Reading this book was like crawling into a painting and having the colours wash over you as you sleep. It was positively dreamy. Jodi Piccoult’s comment on the book’s cover is: “Hoffman reminds us with every sentence that words have the power to transport us to alternate worlds” and this is exactly what this book did.
I knew nothing about the book before I picked it up. I knew only that I was a Hoffman fan, despite not having read ‘The Dovekeepers’ – her books had not yet disappointed me, each of them so different, tiny worlds, unique and perfect. I had no background to the text and I read it like a piece of fiction.
It was only toward the end when I came to the ‘Afterword’ that it became apparent that this book was faction, based on the life of the famous artist, Camille Pizzarro. Rather than feel disappointed with this realisation, as I was with Barbara Kingsolver’s ‘The Lacuna’, this knowledge simply opened up another world that I felt motivated to explore. It made the book more magical.
There is so much to love about this book. The prose is divine; rich and layered, magnificent descriptions of places and colours and hues – “the air was spicy with the scent of the bay trees as we walked together…” The poetic majesty of Hoffman’s writing is established early on in this tome:
“Heat was the core of our lives, a shape-shifter that never was too far from the door. It made me want to step out of my clothes and dive into another life, one where there were linden trees and green lawns, where women wore black silk dresses and crinolenes that rustled when they walked, a country where the moon rose like a silver disc into a cold, clear sky.”
The setting is intriguing – a small Jewish community in the Virgin Islands with the backdrop of the American Civil War and slavery. The role of religion in manufacturing ties amongst this community is fascinating and I found it intriguing to note the intersection between African and French influences in this context.
There is also love and complex social restrictions and a great gender divide and books and libraries – “I disappeared into that cool, shuttered room whenever I could”. The burden of a nation’s history and narrative is buried in every character’s actions:
“We were meant to be mice, to go unnoticed so that we would not bring hatred upon our people, who had been so ill-treated in every nation.

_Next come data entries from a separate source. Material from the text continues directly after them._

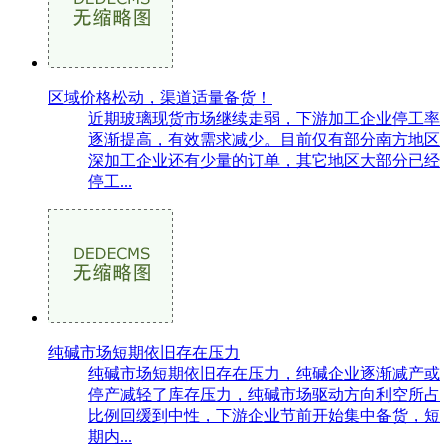
区域价格松动，渠道适量备货！
近期玻璃现货市场继续走弱，下游加工企业停工率
逐渐提高，有效需求减少。目前仅有部分南方地区
深加工企业还有少量的订单，其它地区大部分已经
停工...
纯碱市场短期依旧存在压力
纯碱市场短期依旧存在压力，纯碱企业逐渐减产或
停产减轻了库存压力，纯碱市场驱动方向利空所占
比例回缓到中性，下游企业节前开始集中备货，短
期内...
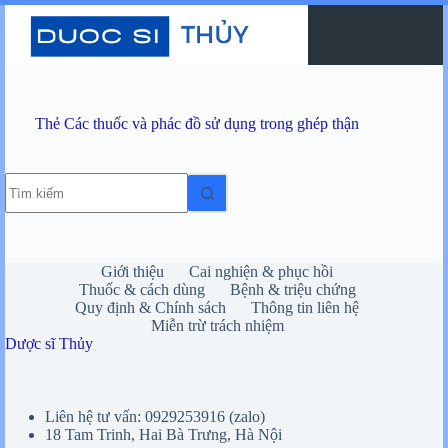
Chuyển
đến
phần
nội
dung
Thẻ
Các thuốc và phác đồ sử dụng trong ghép thận
Không
có
kết
quả
Giới thiệu
Cai nghiện & phục hồi
Thuốc & cách dùng
Bệnh & triệu chứng
Quy định & Chính sách
Thông tin liên hệ
Miễn trừ trách nhiệm
Dược sĩ Thủy
Liên hệ tư vấn: 0929253916 (zalo)
18 Tam Trinh, Hai Bà Trưng, Hà Nội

But I was not a mouse. In the field where I walked, I was much more interested in the actions of hawks.”
Even more, this is a book about rebellion – “I rarely did as I was told” – and passion and commitment. It is a book about connections between people and places and the tenacity that it takes for individuals to know what they want and to fight for that. And it is a book about beauty, stark natural magnificence that cannot be contained in Hoffman’s words, nor in Pizzarro’s paintings.
But mostly, this is a book about being human and what that means. About loving and losing and still loving. It is about giving and forgiving and never forgetting. It is a book that reminds us all about why we love to read.